Data excerpts

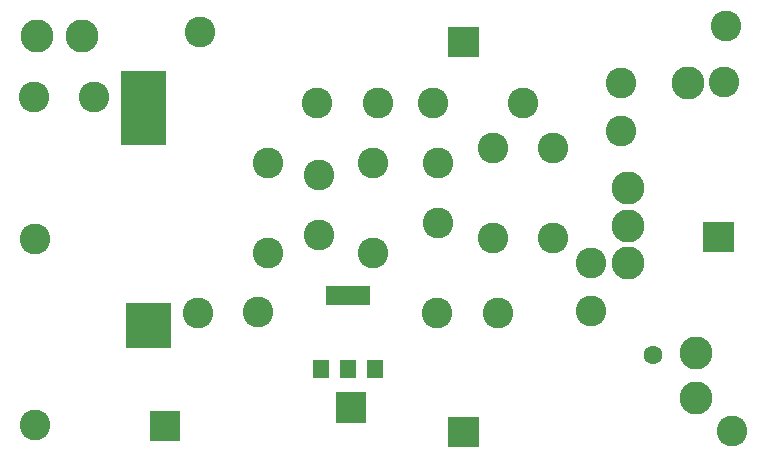
<source format=gbr>
%FSLAX34Y34*%
%MOMM*%
%LNSOLDERMASK_BOTTOM*%
G71*
G01*
%ADD10C,2.600*%
%ADD11C,2.600*%
%ADD12C,2.800*%
%ADD13C,2.600*%
%ADD14C,2.600*%
%ADD15R,1.400X1.600*%
%ADD16C,1.600*%
%LPD*%
X260050Y162400D02*
G54D10*
D03*
X260050Y203000D02*
G54D10*
D03*
X49917Y135716D02*
G54D10*
D03*
X49867Y59466D02*
G54D10*
D03*
X49917Y135716D02*
G54D11*
D03*
X-47297Y8874D02*
G54D10*
D03*
X-98278Y8761D02*
G54D10*
D03*
X4308Y74122D02*
G54D10*
D03*
X4195Y125103D02*
G54D10*
D03*
X-38983Y135716D02*
G54D10*
D03*
X-39033Y59466D02*
G54D10*
D03*
X-38983Y135716D02*
G54D11*
D03*
X104733Y8607D02*
G54D10*
D03*
X155714Y8720D02*
G54D10*
D03*
X151517Y148416D02*
G54D10*
D03*
X151467Y72166D02*
G54D10*
D03*
X151517Y148416D02*
G54D11*
D03*
X105051Y84756D02*
G54D10*
D03*
X104939Y135736D02*
G54D10*
D03*
X176908Y186442D02*
G54D10*
D03*
X100658Y186492D02*
G54D10*
D03*
X176908Y186442D02*
G54D11*
D03*
X3133Y186407D02*
G54D10*
D03*
X54114Y186520D02*
G54D10*
D03*
X266400Y114100D02*
G54D12*
D03*
X266400Y82350D02*
G54D12*
D03*
X266400Y50600D02*
G54D12*
D03*
X234650Y50600D02*
G54D10*
D03*
X234650Y10000D02*
G54D10*
D03*
X202317Y148416D02*
G54D10*
D03*
X202267Y72166D02*
G54D10*
D03*
X202317Y148416D02*
G54D11*
D03*
X105051Y84756D02*
G54D11*
D03*
X3133Y186407D02*
G54D11*
D03*
X260050Y162400D02*
G54D11*
D03*
X234650Y10000D02*
G54D11*
D03*
G36*
X-159000Y16500D02*
X-121000Y16500D01*
X-121000Y-21500D01*
X-159000Y-21500D01*
X-159000Y16500D01*
G37*
G36*
X-125265Y213595D02*
X-125265Y175595D01*
X-163265Y175595D01*
X-163265Y213595D01*
X-125265Y213595D01*
G37*
G36*
X-125265Y188195D02*
X-125265Y150195D01*
X-163265Y150195D01*
X-163265Y188195D01*
X-125265Y188195D01*
G37*
X-237110Y190844D02*
G54D10*
D03*
X-186129Y190956D02*
G54D10*
D03*
X-237110Y190844D02*
G54D11*
D03*
X-196565Y243095D02*
G54D12*
D03*
X-234665Y243095D02*
G54D12*
D03*
X323300Y-25600D02*
G54D12*
D03*
X323300Y-63700D02*
G54D12*
D03*
X323300Y-63700D02*
G54D11*
D03*
X266400Y82350D02*
G54D11*
D03*
X317200Y203000D02*
G54D12*
D03*
X347621Y204135D02*
G54D13*
D03*
X348950Y251100D02*
G54D14*
D03*
X353950Y-91800D02*
G54D14*
D03*
G36*
X113700Y250800D02*
X139700Y250800D01*
X139700Y224800D01*
X113700Y224800D01*
X113700Y250800D01*
G37*
G36*
X-138800Y-74400D02*
X-112800Y-74400D01*
X-112800Y-100400D01*
X-138800Y-100400D01*
X-138800Y-74400D01*
G37*
G36*
X114100Y-79400D02*
X140100Y-79400D01*
X140100Y-105400D01*
X114100Y-105400D01*
X114100Y-79400D01*
G37*
G36*
X329600Y85700D02*
X355600Y85700D01*
X355600Y59700D01*
X329600Y59700D01*
X329600Y85700D01*
G37*
X6050Y-38898D02*
G54D15*
D03*
X29050Y-38898D02*
G54D15*
D03*
X52050Y-38898D02*
G54D15*
D03*
G36*
X10550Y31102D02*
X47550Y31102D01*
X47550Y15102D01*
X10550Y15102D01*
X10550Y31102D01*
G37*
G36*
X18485Y-58514D02*
X44485Y-58514D01*
X44485Y-84514D01*
X18485Y-84514D01*
X18485Y-58514D01*
G37*
X287200Y-27000D02*
G54D16*
D03*
X-196565Y243095D02*
G54D11*
D03*
X-96050Y246100D02*
G54D14*
D03*
X-236050Y-86800D02*
G54D14*
D03*
X-236050Y71100D02*
G54D14*
D03*
M02*

</source>
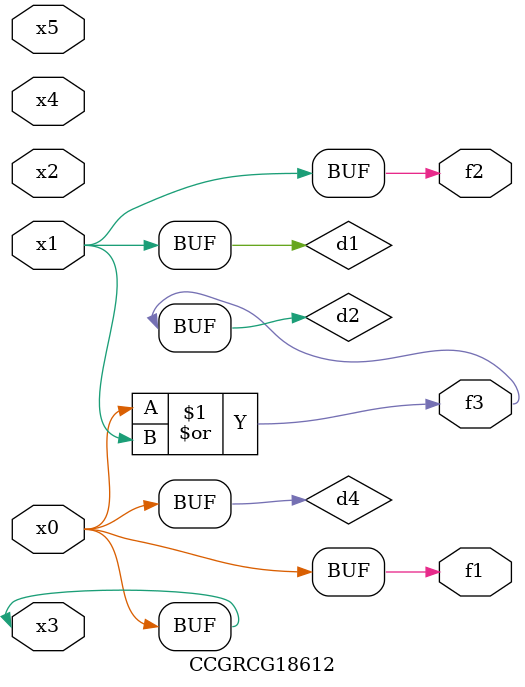
<source format=v>
module CCGRCG18612(
	input x0, x1, x2, x3, x4, x5,
	output f1, f2, f3
);

	wire d1, d2, d3, d4;

	and (d1, x1);
	or (d2, x0, x1);
	nand (d3, x0, x5);
	buf (d4, x0, x3);
	assign f1 = d4;
	assign f2 = d1;
	assign f3 = d2;
endmodule

</source>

JOB ITEM
Every line of the data above is to be repeated exactly; the images are to be left out.

EXERCISE RESULT
<source format=gbr>
%FSLAX34Y34*%
%MOMM*%
%LNSOLDERMASK_BOTTOM*%
G71*
G01*
%ADD10C,2.600*%
%ADD11C,2.600*%
%ADD12C,2.800*%
%ADD13C,2.600*%
%ADD14C,2.600*%
%ADD15R,1.400X1.600*%
%ADD16C,1.600*%
%LPD*%
X260050Y162400D02*
G54D10*
D03*
X260050Y203000D02*
G54D10*
D03*
X49917Y135716D02*
G54D10*
D03*
X49867Y59466D02*
G54D10*
D03*
X49917Y135716D02*
G54D11*
D03*
X-47297Y8874D02*
G54D10*
D03*
X-98278Y8761D02*
G54D10*
D03*
X4308Y74122D02*
G54D10*
D03*
X4195Y125103D02*
G54D10*
D03*
X-38983Y135716D02*
G54D10*
D03*
X-39033Y59466D02*
G54D10*
D03*
X-38983Y135716D02*
G54D11*
D03*
X104733Y8607D02*
G54D10*
D03*
X155714Y8720D02*
G54D10*
D03*
X151517Y148416D02*
G54D10*
D03*
X151467Y72166D02*
G54D10*
D03*
X151517Y148416D02*
G54D11*
D03*
X105051Y84756D02*
G54D10*
D03*
X104939Y135736D02*
G54D10*
D03*
X176908Y186442D02*
G54D10*
D03*
X100658Y186492D02*
G54D10*
D03*
X176908Y186442D02*
G54D11*
D03*
X3133Y186407D02*
G54D10*
D03*
X54114Y186520D02*
G54D10*
D03*
X266400Y114100D02*
G54D12*
D03*
X266400Y82350D02*
G54D12*
D03*
X266400Y50600D02*
G54D12*
D03*
X234650Y50600D02*
G54D10*
D03*
X234650Y10000D02*
G54D10*
D03*
X202317Y148416D02*
G54D10*
D03*
X202267Y72166D02*
G54D10*
D03*
X202317Y148416D02*
G54D11*
D03*
X105051Y84756D02*
G54D11*
D03*
X3133Y186407D02*
G54D11*
D03*
X260050Y162400D02*
G54D11*
D03*
X234650Y10000D02*
G54D11*
D03*
G36*
X-159000Y16500D02*
X-121000Y16500D01*
X-121000Y-21500D01*
X-159000Y-21500D01*
X-159000Y16500D01*
G37*
G36*
X-125265Y213595D02*
X-125265Y175595D01*
X-163265Y175595D01*
X-163265Y213595D01*
X-125265Y213595D01*
G37*
G36*
X-125265Y188195D02*
X-125265Y150195D01*
X-163265Y150195D01*
X-163265Y188195D01*
X-125265Y188195D01*
G37*
X-237110Y190844D02*
G54D10*
D03*
X-186129Y190956D02*
G54D10*
D03*
X-237110Y190844D02*
G54D11*
D03*
X-196565Y243095D02*
G54D12*
D03*
X-234665Y243095D02*
G54D12*
D03*
X323300Y-25600D02*
G54D12*
D03*
X323300Y-63700D02*
G54D12*
D03*
X323300Y-63700D02*
G54D11*
D03*
X266400Y82350D02*
G54D11*
D03*
X317200Y203000D02*
G54D12*
D03*
X347621Y204135D02*
G54D13*
D03*
X348950Y251100D02*
G54D14*
D03*
X353950Y-91800D02*
G54D14*
D03*
G36*
X113700Y250800D02*
X139700Y250800D01*
X139700Y224800D01*
X113700Y224800D01*
X113700Y250800D01*
G37*
G36*
X-138800Y-74400D02*
X-112800Y-74400D01*
X-112800Y-100400D01*
X-138800Y-100400D01*
X-138800Y-74400D01*
G37*
G36*
X114100Y-79400D02*
X140100Y-79400D01*
X140100Y-105400D01*
X114100Y-105400D01*
X114100Y-79400D01*
G37*
G36*
X329600Y85700D02*
X355600Y85700D01*
X355600Y59700D01*
X329600Y59700D01*
X329600Y85700D01*
G37*
X6050Y-38898D02*
G54D15*
D03*
X29050Y-38898D02*
G54D15*
D03*
X52050Y-38898D02*
G54D15*
D03*
G36*
X10550Y31102D02*
X47550Y31102D01*
X47550Y15102D01*
X10550Y15102D01*
X10550Y31102D01*
G37*
G36*
X18485Y-58514D02*
X44485Y-58514D01*
X44485Y-84514D01*
X18485Y-84514D01*
X18485Y-58514D01*
G37*
X287200Y-27000D02*
G54D16*
D03*
X-196565Y243095D02*
G54D11*
D03*
X-96050Y246100D02*
G54D14*
D03*
X-236050Y-86800D02*
G54D14*
D03*
X-236050Y71100D02*
G54D14*
D03*
M02*

</source>
<source format=v>
module CCGRCG18612(
	input x0, x1, x2, x3, x4, x5,
	output f1, f2, f3
);

	wire d1, d2, d3, d4;

	and (d1, x1);
	or (d2, x0, x1);
	nand (d3, x0, x5);
	buf (d4, x0, x3);
	assign f1 = d4;
	assign f2 = d1;
	assign f3 = d2;
endmodule

</source>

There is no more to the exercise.